Like a tonic, the method began to work. I felt less dizzy, and I could keep air in my lungs for longer each time I breathed in. Finally, he stopped and eased to the ground with me still held in his arms. By then I was almost back to breathing normally. Cautiously, I opened my eyes.
“Hey there,” he said when I looked up at him. “How you doin’?”
I swallowed, which was hard because my mouth was very dry. “I think I can stand,” I told him.
“Good to know,” he said. “But how about we hang out here for another minute?”
I managed a small smile and a mock eye roll. “Okay. If we must.”
He chuckled. “So what happened back there?”
“That house,” I said. “The one Bishop is living in…”
“Yeah?”
“My grandparents used to own it.”
Cole’s brow furrowed. “Your…what?”
I wiped the sweat from my brow and leaned against Cole’s chest again, exhausted by the panic attack. “Bishop’s house. I recognize it from an old photo album my grandmother has.”
Cole looked over his shoulder toward where we’d just come from. “Bishop bought the house from your grandparents?”
I rubbed my temples. I’d asked Grandmother about the house in the photos.
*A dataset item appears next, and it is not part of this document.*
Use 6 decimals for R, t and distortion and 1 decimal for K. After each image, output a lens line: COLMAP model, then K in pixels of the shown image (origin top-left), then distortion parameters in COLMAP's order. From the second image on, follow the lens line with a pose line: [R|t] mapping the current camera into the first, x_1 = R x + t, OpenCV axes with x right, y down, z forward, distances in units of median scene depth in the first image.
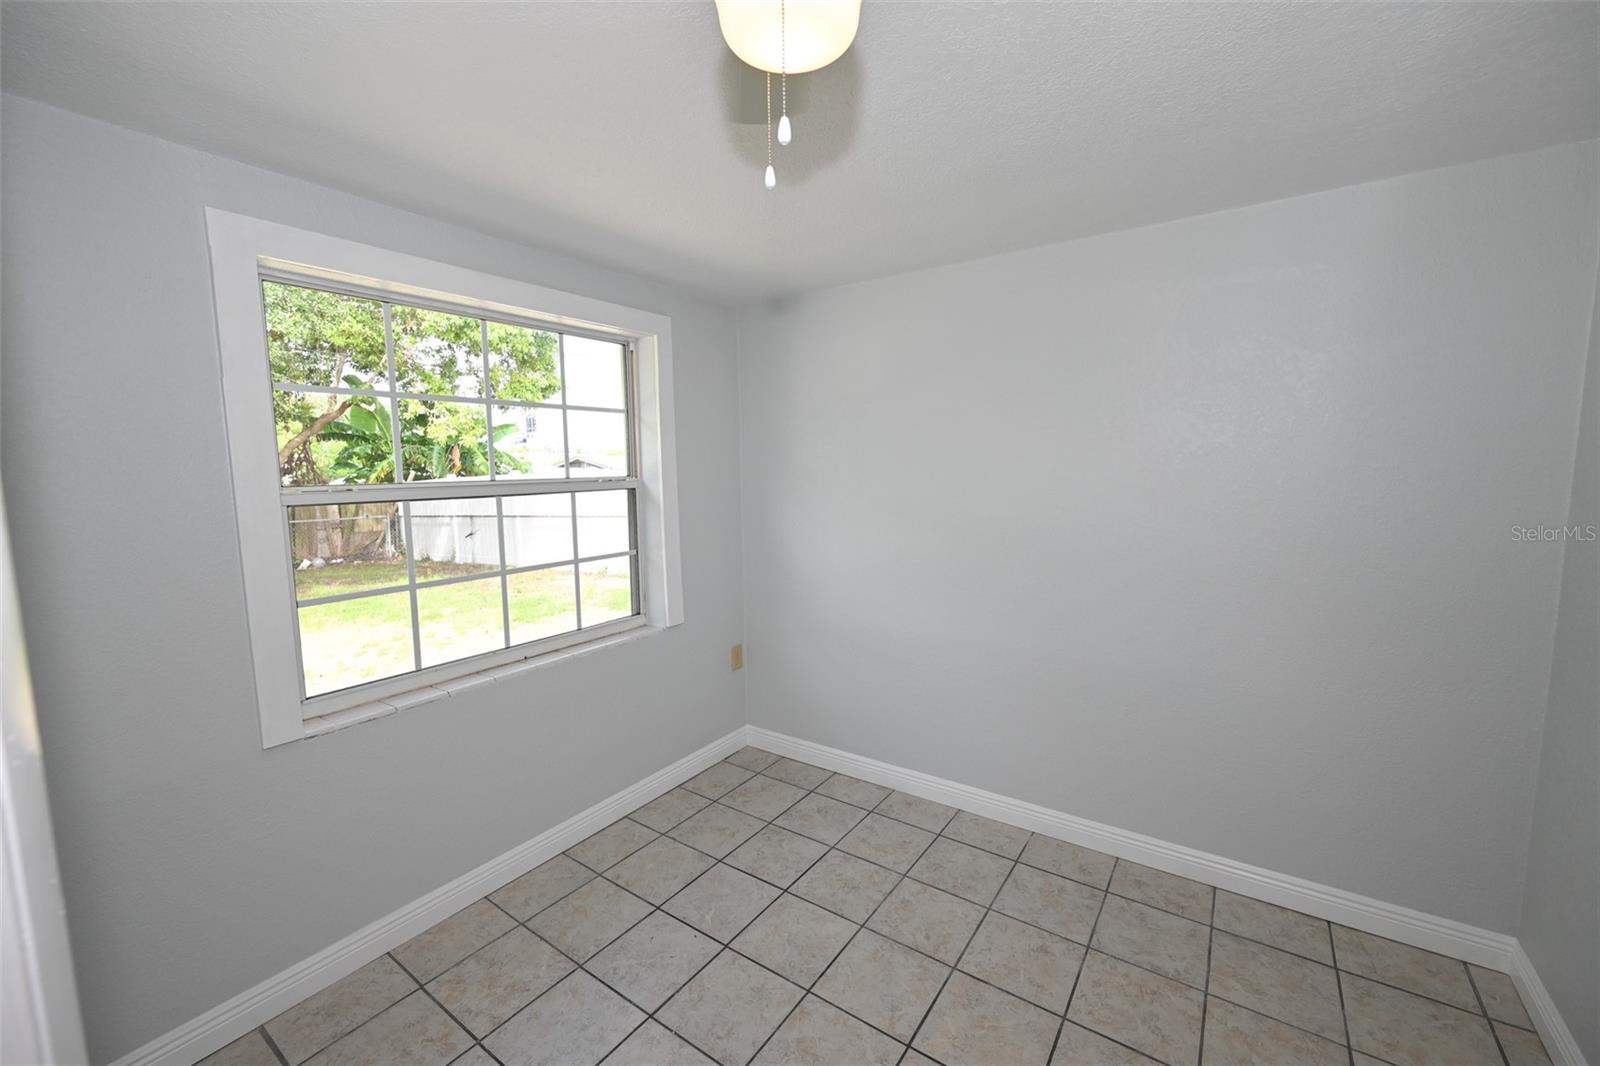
lens RADIAL K [[662.6, 0, 791.9], [0, 662.6, 525.4], [0, 0, 1]] dist [-0.000280, -0.000280]
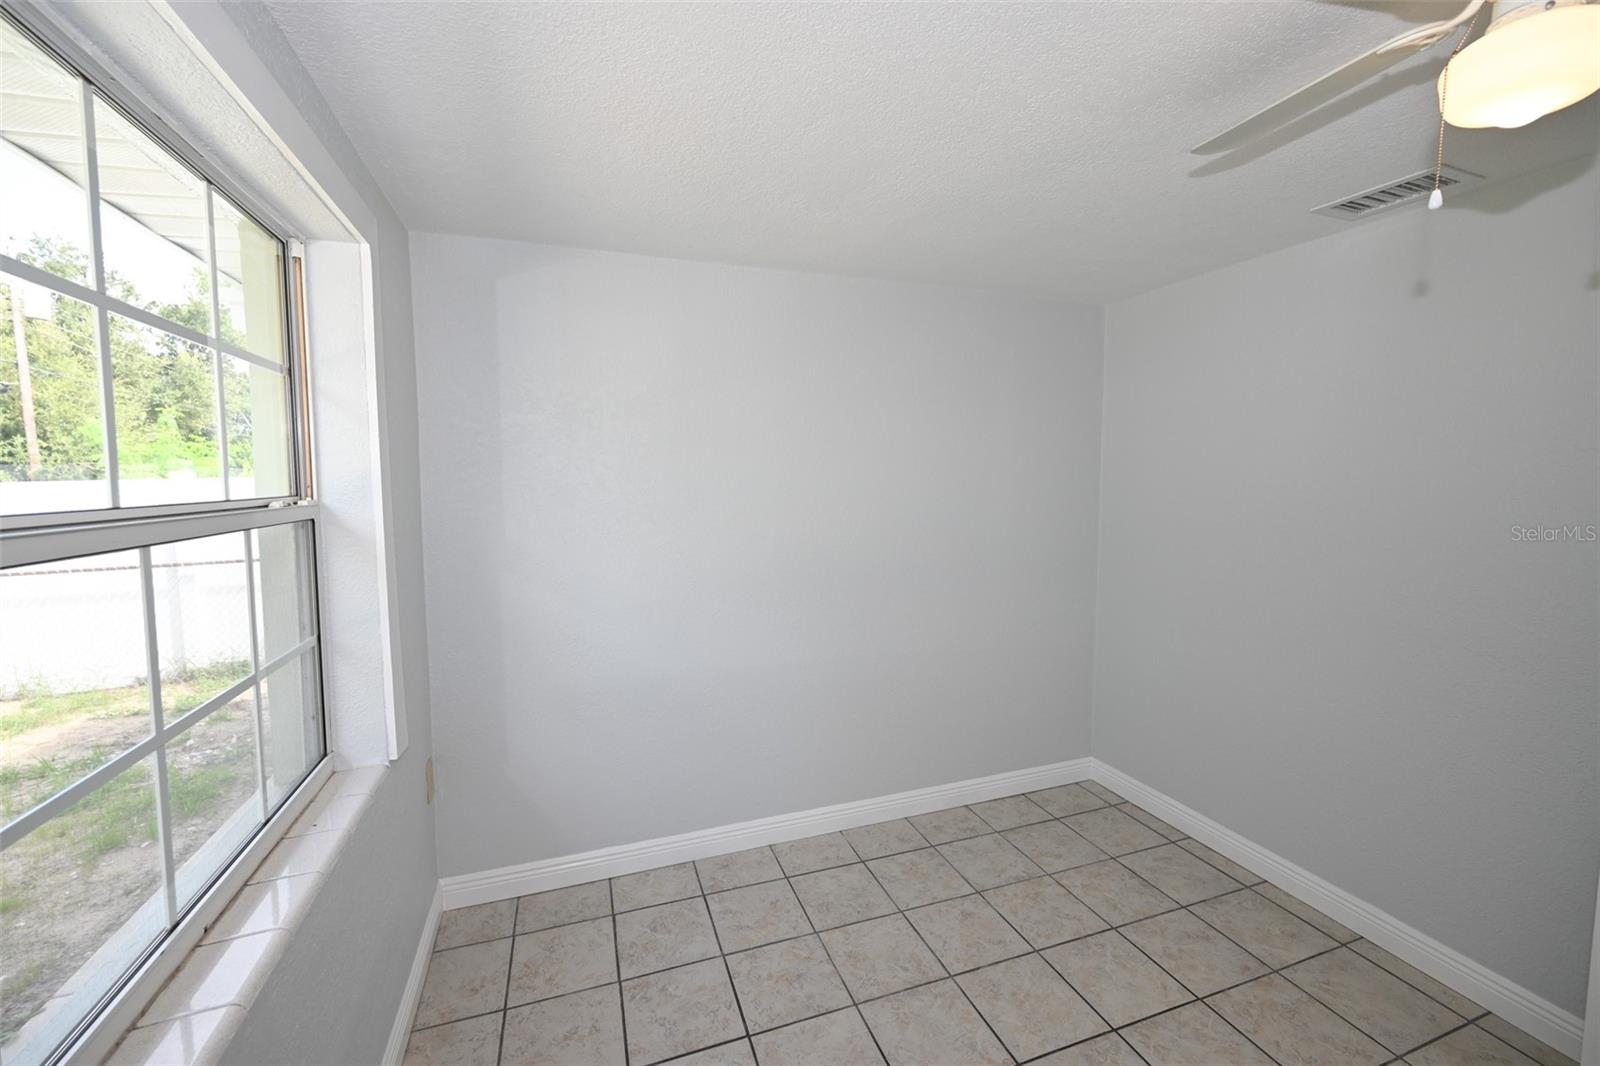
lens RADIAL K [[662.6, 0, 791.9], [0, 662.6, 525.4], [0, 0, 1]] dist [-0.000280, -0.000280]
pose [[0.562029, -0.042819, 0.826008, -0.552889], [0.072349, 0.997376, 0.002475, -0.029237], [-0.823947, 0.058370, 0.563652, 0.469835]]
She’d said that it’d been taken over by a friend of the family. I remembered how she’d paused when she’d said “taken over,” as though it was something done grudgingly. I distinctly remembered the note of bitterness in her tone, only I’d chalked it up to her general demeanor. Now I wasn’t quite so sure.
“I don’t think they sold it to him,” I said. “I think my grandparents gave it to him.”
Cole looked confused. “Why would they give a house that’s gotta be worth a million dollars to some schoolteacher from Chamberlain High?”
I shook my head. “I have no idea,” I said, easing my way out of Cole’s arms to get shakily to my feet. “But I think we need to find out.”